=== WORK ORDER ===
Within the data below, count every line that includes "shoulder" and report the total alone.

** RECORDS FOR THIS TASK follows **

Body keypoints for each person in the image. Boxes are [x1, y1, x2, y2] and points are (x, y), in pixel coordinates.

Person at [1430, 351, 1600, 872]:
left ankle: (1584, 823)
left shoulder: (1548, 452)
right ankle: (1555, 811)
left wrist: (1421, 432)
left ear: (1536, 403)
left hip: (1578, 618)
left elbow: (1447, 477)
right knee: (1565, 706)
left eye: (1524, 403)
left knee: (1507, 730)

** End of RECORDS FOR THIS TASK **
** RECORDS FOR THIS TASK follows **

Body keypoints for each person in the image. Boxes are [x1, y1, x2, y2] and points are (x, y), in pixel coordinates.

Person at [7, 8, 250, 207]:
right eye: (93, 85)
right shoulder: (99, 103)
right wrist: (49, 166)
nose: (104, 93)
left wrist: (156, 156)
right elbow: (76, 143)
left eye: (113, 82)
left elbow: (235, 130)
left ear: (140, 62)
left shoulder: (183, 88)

** End of RECORDS FOR THIS TASK **

=== SOLUTION ===
3